Hukuman Mati bagi Terpidana Narkoba

Keputusan pengadilan menjatuhkan hukuman mati bagi terpidana narkoba yang tergabung dalam Bali Nine mendapatkan tanggapan beragam

zoom-inlihat foto Hukuman Mati bagi Terpidana Narkoba
TRIBUNSUMSEL.COM
Icon Tribunsumsel.com

 TRIBUNSUMSEL.COM - Keputusan pengadilan menjatuhkan hukuman mati bagi terpidana narkoba yang tergabung dalam Bali Nine mendapatkan tanggapan beragam dari luar dan dalam negeri. Dari luar negeri datang dari pemerintah Brazil, Prancis, dan terakhir Autralia untuk membatalkan hukuman mati terhadap terpidana yang berasal dari negara mereka masing-masing sebagai bentuk perlindungan bagi warga negaranya. Sedangkan dari dalam negeri, hampir semua sepakat dan mendukung untuk tetap melaksanakan hukuman mati kepada para terpidana.
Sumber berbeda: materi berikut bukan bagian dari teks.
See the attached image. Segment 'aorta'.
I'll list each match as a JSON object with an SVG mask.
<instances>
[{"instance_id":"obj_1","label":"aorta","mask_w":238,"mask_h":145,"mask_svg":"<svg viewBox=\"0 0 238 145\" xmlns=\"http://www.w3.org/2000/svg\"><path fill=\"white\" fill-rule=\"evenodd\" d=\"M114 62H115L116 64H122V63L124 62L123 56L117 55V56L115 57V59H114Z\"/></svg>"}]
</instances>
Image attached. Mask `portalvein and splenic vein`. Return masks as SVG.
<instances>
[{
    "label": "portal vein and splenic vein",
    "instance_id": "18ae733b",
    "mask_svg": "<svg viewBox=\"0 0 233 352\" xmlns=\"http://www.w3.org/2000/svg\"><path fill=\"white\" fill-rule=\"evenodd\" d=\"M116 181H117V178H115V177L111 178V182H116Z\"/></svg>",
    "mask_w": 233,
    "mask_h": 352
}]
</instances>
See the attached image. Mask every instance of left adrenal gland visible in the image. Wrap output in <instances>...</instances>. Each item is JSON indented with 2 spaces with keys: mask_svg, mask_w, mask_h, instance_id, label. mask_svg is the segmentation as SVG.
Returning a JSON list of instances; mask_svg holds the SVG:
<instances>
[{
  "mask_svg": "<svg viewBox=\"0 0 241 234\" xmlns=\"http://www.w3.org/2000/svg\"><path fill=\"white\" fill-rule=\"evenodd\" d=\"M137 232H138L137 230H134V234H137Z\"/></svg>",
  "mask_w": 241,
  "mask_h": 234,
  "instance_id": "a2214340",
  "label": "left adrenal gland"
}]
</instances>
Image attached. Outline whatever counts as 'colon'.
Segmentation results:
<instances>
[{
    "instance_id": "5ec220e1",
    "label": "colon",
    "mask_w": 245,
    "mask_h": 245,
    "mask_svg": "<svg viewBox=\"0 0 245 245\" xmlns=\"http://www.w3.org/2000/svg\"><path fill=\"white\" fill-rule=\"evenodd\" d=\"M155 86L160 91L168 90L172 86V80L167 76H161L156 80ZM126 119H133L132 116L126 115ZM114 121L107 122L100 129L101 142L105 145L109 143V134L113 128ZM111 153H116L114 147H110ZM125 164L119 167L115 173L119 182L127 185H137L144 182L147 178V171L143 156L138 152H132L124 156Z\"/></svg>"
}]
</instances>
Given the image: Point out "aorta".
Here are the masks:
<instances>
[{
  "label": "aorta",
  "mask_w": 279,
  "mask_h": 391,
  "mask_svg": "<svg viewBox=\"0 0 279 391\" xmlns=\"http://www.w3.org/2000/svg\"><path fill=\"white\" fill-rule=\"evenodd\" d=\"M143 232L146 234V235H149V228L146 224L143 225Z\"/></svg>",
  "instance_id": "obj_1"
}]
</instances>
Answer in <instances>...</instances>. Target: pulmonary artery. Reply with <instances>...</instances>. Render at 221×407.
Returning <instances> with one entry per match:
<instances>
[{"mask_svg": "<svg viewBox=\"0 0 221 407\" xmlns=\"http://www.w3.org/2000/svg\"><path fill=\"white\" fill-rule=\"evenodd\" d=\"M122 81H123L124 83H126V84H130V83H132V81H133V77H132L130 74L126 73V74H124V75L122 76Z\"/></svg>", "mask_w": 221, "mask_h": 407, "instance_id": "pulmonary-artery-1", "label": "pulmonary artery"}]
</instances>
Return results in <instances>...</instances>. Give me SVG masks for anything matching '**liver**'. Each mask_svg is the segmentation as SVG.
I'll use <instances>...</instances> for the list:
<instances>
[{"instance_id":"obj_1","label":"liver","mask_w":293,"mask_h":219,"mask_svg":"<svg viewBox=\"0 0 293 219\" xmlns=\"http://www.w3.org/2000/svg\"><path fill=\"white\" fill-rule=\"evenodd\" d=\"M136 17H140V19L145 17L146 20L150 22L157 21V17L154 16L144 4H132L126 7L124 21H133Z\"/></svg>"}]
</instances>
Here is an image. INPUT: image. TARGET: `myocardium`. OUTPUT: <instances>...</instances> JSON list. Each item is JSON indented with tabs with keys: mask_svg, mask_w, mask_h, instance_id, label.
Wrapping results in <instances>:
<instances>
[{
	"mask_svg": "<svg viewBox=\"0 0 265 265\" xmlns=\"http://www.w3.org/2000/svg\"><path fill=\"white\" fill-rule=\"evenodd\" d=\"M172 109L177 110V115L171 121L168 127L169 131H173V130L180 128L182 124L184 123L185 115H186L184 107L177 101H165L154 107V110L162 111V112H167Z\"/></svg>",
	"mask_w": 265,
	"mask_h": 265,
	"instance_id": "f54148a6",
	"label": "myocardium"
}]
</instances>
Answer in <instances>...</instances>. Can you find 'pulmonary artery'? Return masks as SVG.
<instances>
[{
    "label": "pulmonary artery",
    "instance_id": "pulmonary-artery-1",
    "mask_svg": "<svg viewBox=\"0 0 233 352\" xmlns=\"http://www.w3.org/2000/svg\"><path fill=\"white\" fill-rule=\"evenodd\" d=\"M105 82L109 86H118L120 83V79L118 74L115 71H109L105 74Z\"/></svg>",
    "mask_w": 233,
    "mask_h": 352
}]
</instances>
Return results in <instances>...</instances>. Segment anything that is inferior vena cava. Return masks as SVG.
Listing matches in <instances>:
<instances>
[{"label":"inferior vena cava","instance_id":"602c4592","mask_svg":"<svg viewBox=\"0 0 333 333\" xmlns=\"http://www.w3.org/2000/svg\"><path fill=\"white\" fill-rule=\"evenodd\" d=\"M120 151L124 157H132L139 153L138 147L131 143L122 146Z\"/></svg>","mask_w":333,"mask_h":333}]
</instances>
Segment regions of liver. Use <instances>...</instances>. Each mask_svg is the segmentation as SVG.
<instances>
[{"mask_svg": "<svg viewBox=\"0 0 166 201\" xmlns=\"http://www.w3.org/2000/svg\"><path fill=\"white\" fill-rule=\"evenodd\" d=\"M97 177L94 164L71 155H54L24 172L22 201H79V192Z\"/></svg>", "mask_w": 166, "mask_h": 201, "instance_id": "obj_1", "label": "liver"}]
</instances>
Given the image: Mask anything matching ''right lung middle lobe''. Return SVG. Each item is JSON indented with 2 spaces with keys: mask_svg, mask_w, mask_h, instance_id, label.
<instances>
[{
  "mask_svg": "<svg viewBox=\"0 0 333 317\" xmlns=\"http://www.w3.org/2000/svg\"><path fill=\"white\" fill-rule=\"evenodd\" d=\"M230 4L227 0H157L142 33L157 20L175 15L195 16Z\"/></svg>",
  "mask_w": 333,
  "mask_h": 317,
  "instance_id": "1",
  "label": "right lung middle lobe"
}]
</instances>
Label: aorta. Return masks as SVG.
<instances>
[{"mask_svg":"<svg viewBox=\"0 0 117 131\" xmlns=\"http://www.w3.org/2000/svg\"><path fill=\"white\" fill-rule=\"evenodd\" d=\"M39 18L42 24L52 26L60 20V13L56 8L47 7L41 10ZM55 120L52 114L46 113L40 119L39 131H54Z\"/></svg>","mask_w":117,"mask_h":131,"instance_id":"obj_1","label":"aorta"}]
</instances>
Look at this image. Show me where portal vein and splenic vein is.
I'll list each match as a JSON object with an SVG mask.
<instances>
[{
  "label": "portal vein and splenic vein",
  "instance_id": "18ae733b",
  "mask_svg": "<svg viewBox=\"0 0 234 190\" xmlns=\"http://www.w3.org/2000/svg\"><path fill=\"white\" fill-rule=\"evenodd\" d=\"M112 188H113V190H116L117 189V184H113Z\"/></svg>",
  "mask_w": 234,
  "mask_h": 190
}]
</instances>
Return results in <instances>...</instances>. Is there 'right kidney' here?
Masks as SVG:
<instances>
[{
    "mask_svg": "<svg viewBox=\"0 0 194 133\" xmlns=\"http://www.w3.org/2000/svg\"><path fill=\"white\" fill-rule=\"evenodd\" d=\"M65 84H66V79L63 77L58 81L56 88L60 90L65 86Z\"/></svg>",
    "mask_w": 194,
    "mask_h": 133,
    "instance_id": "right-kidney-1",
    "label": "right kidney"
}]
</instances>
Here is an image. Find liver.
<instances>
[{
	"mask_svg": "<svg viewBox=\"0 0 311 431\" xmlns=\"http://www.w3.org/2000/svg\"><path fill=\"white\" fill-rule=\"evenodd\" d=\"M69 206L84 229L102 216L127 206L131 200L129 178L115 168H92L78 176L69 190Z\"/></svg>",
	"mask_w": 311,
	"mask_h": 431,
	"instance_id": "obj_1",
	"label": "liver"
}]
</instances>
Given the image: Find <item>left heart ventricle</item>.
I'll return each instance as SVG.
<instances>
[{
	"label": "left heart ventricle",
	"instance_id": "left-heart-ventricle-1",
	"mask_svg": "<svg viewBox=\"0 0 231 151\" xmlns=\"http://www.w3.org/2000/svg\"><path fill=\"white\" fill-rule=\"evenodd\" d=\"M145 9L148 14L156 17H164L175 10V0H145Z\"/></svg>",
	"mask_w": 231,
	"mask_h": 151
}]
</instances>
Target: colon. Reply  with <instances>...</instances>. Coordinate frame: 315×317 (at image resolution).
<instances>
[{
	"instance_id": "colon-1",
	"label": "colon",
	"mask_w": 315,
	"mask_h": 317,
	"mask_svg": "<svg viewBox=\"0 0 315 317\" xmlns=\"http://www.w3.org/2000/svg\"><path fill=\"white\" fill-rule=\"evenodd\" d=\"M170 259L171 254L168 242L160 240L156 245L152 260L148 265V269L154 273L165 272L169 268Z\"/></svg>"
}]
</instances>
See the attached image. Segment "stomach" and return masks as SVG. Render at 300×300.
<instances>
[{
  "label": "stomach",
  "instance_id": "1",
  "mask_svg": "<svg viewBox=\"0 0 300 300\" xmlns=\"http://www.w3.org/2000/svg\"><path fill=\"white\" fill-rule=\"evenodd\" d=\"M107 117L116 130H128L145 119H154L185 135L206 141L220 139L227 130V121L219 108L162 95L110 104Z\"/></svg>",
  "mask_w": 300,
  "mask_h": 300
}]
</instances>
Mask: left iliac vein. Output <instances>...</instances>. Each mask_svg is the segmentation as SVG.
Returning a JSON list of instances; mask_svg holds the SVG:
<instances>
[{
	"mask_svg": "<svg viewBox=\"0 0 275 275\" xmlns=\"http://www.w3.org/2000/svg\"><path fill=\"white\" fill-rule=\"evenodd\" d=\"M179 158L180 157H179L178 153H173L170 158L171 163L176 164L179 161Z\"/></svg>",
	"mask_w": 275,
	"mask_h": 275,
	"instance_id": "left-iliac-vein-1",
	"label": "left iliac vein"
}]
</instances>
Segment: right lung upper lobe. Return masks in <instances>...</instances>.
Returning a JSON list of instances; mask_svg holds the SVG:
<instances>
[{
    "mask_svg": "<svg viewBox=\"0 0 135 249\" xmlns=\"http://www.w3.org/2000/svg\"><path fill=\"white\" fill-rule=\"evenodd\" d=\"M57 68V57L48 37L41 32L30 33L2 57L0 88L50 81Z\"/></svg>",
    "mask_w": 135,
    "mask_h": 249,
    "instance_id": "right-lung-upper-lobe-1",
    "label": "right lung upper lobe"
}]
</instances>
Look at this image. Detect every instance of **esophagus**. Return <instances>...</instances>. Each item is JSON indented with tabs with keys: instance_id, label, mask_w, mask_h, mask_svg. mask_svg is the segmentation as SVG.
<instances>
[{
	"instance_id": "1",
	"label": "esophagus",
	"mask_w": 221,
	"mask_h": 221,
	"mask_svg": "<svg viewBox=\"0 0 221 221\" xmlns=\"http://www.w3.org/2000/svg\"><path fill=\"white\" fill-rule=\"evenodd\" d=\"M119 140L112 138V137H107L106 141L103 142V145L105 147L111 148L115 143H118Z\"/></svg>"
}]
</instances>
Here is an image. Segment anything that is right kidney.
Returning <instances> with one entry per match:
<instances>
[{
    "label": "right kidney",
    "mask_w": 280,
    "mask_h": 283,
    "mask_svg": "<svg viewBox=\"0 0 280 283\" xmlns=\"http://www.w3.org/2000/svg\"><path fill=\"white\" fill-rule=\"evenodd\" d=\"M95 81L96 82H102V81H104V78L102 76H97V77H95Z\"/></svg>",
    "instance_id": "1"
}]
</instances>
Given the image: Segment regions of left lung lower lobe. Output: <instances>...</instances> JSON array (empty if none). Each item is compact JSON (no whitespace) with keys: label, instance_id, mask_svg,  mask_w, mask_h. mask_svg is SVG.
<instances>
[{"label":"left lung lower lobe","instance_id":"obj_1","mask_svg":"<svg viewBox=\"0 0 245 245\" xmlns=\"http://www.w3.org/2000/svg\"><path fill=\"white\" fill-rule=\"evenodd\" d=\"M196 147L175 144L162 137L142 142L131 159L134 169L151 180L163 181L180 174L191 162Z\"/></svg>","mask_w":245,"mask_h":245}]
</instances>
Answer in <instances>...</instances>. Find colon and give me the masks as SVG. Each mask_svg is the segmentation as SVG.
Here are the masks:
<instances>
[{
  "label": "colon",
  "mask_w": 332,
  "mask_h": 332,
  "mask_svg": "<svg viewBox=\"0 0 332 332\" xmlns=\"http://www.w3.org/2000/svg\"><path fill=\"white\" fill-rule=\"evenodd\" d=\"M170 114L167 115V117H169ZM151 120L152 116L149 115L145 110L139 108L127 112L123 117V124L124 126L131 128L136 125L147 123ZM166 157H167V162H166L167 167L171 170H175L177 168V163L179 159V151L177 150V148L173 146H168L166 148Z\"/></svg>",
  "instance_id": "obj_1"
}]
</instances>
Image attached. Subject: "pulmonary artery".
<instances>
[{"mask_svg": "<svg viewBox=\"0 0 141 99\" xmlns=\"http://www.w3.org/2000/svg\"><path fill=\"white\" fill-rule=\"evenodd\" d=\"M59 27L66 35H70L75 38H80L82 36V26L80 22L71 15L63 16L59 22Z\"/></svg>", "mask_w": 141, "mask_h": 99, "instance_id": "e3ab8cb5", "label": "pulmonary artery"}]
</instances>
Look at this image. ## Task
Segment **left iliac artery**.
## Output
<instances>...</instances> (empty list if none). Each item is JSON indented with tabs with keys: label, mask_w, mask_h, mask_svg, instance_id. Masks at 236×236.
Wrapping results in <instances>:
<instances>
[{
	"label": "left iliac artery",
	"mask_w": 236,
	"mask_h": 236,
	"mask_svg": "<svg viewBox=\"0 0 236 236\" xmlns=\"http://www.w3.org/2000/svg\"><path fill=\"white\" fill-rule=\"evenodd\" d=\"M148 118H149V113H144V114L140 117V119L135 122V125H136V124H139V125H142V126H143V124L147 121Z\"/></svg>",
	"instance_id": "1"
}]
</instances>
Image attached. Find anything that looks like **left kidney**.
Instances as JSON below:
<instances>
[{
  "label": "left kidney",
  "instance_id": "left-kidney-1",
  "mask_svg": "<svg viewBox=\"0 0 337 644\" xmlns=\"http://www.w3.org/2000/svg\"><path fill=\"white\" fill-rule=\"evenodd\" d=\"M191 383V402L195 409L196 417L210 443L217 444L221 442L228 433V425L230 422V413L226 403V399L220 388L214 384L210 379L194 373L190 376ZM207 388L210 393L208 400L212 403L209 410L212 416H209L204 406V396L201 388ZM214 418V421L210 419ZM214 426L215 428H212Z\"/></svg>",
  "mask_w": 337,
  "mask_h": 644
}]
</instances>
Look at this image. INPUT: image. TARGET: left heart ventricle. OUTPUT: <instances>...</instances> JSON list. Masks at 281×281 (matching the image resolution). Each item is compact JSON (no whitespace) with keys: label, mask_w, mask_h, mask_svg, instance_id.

Berbagai reaksi misalnya diperlihatkan oleh pemerintah Brazil yang sempat tidak menerima surat kepercayaan dan berkuasa penuh yang disampaikan oleh Duta Besar Indonesia untuk Brazil. Sedangkan tetangga kita Australia melalui Perdana Menteri PM Tony Abbott sempat mengungkit-ungkit bantuan yang pernah diberikan oleh Australia saat sunami di Aceh. Permohonan penundaan dan pembatalan terhadap hukuman mati sebelumnya juga pernah disampaikan oleh Sekjen PBB, Ban Ki Moon.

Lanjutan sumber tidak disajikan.